Dijkstra Shortest Path Algorithm Implementation in MATLAB (ShortestPath_Djk)

Implementing shortest path algorithms in MATLAB is crucial for graph theory applications and path planning. Dijkstra's algorithm, as one of the classical shortest path algorithms, is particularly suitable for solving single-source shortest path problems in weighted directed or undirected graphs.

The implementation approach of ShortestPath_Djk follows these key steps: Initialization: Create an adjacency matrix representation of the graph and initialize distance and visited node arrays. The code typically uses MATLAB's matrix operations for efficient initialization. Source Selection: Set the source node with distance 0 to itself, while assigning infinite values (commonly represented by Inf in MATLAB) to all other nodes. Iterative Computation: Among unvisited nodes, select the node with the minimum current distance using MATLAB's min() function, then update the shortest distances to its neighboring nodes through vectorized operations. Termination Condition: The algorithm concludes when all reachable nodes have been visited or when the shortest paths are determined, which can be efficiently monitored using logical indexing.

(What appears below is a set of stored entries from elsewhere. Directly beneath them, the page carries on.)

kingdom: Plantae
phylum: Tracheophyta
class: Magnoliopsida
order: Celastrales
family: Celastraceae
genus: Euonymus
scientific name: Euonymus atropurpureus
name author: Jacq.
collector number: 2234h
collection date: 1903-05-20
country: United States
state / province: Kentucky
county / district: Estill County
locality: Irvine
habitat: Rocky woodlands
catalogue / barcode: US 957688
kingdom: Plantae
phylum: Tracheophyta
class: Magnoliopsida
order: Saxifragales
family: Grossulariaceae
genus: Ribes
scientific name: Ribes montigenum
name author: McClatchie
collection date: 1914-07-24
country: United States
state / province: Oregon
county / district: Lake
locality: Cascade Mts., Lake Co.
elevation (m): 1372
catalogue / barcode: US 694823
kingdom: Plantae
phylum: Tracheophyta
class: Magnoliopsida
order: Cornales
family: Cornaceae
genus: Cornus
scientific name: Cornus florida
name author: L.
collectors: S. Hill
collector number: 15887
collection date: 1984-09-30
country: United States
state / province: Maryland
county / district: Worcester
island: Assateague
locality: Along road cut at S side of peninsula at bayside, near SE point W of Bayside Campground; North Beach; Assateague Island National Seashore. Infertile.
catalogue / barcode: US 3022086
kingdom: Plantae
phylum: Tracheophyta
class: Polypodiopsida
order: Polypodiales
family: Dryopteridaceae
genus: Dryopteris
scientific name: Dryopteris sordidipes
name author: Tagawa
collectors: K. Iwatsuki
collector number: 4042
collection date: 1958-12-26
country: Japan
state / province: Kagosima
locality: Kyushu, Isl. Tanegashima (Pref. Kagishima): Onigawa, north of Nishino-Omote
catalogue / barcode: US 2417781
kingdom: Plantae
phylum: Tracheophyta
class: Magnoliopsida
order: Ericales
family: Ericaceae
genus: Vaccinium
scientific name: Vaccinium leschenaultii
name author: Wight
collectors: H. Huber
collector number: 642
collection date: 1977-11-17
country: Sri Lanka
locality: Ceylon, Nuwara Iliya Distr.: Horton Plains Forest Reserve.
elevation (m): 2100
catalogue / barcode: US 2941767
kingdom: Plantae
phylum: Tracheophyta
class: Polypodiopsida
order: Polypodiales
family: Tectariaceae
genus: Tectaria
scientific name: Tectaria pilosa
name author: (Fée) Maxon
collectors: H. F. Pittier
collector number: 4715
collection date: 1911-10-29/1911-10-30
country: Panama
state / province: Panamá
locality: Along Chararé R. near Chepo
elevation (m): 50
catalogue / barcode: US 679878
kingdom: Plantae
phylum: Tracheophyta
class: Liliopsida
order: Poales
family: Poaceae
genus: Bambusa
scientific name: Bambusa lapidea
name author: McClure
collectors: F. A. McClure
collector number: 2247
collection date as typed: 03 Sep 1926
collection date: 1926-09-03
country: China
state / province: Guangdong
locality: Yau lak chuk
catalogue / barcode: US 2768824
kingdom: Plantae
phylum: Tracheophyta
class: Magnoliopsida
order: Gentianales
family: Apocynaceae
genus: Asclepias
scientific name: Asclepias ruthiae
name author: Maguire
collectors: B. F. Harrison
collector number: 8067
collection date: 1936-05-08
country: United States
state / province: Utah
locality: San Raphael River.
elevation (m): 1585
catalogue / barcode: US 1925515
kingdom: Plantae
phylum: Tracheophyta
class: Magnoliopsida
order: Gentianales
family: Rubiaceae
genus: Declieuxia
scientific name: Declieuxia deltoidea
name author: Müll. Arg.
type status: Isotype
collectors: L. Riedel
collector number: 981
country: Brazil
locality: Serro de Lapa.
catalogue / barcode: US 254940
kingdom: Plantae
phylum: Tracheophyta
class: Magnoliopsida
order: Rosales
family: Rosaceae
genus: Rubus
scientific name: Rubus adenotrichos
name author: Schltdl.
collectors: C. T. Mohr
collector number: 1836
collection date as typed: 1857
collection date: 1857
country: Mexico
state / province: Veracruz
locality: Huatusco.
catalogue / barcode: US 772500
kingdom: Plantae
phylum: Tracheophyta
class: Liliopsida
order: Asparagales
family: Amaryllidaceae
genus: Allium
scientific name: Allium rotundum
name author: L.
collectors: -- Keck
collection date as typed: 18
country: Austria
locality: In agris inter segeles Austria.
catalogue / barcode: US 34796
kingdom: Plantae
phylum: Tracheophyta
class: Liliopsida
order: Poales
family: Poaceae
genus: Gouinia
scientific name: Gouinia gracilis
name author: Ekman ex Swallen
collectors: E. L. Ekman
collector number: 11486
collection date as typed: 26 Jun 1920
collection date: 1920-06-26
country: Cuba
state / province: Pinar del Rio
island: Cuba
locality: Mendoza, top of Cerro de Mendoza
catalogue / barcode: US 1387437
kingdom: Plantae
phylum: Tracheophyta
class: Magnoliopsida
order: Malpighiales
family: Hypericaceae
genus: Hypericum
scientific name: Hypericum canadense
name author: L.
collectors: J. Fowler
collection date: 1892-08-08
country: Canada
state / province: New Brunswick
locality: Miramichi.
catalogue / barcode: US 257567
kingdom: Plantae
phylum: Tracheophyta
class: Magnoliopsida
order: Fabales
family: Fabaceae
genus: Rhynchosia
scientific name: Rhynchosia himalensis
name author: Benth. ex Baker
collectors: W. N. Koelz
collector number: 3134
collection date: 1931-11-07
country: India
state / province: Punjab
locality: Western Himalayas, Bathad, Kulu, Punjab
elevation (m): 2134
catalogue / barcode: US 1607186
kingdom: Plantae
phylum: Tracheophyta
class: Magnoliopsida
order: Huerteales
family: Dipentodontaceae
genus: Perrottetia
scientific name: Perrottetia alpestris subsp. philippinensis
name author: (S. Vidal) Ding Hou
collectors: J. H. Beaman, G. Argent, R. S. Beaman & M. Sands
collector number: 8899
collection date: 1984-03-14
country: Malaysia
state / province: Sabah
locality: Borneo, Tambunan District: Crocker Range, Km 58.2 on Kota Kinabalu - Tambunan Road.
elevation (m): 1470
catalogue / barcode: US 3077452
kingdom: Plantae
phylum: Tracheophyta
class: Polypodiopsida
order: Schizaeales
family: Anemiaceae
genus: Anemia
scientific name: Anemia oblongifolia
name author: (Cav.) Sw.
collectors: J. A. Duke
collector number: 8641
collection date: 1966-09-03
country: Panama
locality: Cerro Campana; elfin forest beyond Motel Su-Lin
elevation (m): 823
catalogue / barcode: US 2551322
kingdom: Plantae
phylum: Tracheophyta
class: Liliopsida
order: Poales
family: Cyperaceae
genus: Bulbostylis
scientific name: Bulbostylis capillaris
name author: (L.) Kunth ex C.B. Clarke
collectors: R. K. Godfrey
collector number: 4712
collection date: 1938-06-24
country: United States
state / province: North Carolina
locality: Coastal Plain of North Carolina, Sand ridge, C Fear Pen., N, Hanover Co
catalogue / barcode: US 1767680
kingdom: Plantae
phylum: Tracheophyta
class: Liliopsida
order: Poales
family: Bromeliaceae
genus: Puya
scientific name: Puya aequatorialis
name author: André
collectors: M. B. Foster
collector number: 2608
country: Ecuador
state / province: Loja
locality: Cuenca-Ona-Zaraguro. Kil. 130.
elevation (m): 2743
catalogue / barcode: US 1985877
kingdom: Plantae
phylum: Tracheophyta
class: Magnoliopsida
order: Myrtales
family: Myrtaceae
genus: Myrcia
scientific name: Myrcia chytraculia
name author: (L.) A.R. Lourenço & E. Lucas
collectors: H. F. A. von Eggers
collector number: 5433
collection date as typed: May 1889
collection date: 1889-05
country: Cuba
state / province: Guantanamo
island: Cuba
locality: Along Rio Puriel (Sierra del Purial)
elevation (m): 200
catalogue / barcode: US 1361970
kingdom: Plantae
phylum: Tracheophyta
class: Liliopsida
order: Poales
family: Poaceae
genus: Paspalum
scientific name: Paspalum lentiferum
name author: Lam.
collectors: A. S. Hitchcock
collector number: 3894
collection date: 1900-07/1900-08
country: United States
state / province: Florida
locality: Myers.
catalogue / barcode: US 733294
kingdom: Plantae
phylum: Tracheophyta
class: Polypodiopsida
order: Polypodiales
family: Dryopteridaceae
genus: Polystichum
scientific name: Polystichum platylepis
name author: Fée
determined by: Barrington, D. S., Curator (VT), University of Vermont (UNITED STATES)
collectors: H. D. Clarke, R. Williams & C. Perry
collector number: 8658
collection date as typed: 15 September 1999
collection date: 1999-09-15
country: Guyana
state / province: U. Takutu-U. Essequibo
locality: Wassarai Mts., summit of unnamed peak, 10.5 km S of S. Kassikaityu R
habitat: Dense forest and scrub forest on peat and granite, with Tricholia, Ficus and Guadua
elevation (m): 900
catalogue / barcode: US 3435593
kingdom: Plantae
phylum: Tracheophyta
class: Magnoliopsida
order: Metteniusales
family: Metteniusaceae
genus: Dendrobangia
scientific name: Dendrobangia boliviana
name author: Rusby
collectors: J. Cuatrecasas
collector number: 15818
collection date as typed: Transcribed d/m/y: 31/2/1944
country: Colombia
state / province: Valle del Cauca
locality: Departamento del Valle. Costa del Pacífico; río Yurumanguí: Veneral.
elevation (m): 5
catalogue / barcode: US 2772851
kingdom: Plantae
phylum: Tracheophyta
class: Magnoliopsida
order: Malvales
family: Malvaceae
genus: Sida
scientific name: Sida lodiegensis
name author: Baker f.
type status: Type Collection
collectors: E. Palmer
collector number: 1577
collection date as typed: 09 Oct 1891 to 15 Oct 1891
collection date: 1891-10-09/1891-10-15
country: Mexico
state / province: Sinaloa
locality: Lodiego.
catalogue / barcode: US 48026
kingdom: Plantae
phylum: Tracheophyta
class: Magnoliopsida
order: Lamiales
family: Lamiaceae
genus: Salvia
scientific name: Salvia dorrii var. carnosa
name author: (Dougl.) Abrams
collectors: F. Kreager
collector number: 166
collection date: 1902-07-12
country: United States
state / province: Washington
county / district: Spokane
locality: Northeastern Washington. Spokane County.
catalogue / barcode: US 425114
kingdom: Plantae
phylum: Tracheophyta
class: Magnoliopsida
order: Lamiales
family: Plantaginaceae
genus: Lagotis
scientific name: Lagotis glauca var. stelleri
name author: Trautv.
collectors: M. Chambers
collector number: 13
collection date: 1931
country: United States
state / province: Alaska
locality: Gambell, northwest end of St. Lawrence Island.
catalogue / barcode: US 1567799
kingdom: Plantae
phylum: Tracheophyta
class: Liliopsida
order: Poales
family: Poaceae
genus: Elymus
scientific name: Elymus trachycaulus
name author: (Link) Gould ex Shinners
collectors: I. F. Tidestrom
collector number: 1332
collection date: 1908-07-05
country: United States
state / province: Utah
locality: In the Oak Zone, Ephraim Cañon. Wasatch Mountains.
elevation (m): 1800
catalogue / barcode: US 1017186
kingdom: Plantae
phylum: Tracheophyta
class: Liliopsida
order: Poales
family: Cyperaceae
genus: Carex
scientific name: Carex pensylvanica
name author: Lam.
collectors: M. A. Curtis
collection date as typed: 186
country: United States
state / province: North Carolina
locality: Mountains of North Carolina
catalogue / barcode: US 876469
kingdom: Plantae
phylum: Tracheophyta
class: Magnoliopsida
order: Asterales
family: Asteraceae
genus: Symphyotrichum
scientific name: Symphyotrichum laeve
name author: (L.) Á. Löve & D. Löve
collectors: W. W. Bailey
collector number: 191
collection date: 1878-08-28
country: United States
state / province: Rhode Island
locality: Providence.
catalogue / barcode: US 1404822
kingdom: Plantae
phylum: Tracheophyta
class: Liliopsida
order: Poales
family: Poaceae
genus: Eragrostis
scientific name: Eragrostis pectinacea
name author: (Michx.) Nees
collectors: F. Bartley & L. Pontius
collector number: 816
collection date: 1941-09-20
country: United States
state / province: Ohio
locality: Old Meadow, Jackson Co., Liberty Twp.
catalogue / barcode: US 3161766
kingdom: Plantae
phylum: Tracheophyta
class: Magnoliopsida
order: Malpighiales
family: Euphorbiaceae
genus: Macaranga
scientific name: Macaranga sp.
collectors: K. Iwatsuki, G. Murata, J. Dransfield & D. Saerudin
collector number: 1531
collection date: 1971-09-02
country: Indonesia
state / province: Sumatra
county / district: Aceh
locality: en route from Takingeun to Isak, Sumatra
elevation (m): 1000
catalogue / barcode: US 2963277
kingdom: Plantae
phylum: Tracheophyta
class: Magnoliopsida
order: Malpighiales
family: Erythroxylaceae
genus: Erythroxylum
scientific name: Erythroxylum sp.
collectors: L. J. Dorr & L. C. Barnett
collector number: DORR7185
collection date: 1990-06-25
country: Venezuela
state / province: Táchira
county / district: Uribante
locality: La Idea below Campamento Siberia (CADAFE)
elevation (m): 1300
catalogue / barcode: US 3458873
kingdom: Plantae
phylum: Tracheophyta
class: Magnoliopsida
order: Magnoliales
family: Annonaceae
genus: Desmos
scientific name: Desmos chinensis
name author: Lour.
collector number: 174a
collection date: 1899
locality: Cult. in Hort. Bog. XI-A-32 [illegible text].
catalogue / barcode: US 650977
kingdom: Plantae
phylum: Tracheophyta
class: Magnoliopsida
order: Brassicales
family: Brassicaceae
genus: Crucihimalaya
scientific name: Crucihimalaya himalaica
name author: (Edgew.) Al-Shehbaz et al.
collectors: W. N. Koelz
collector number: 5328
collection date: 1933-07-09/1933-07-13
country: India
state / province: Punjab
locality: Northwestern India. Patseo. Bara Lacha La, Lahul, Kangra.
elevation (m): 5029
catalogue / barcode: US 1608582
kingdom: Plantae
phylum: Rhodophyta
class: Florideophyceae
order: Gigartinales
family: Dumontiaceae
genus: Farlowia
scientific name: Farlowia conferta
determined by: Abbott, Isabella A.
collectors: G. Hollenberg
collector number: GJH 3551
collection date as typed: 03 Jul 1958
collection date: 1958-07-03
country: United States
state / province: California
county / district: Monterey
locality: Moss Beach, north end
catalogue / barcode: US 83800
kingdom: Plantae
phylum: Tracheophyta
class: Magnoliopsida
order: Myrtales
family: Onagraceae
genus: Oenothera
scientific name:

The MATLAB implementation can leverage sparse matrix storage for adjacency relationships to enhance computational efficiency, especially beneficial when handling large-scale graphs. For substantial datasets, priority queue optimization using MATLAB's min-heap implementation can reduce the complexity of finding minimum-distance nodes from O(V²) to O(E + V log V).

Dijkstra's algorithm finds applications in path planning, network routing optimization, and transportation systems. However, for graphs with negative weight edges, alternative algorithms such as Bellman-Ford should be considered, as Dijkstra's algorithm requires non-negative edge weights to guarantee optimal solutions.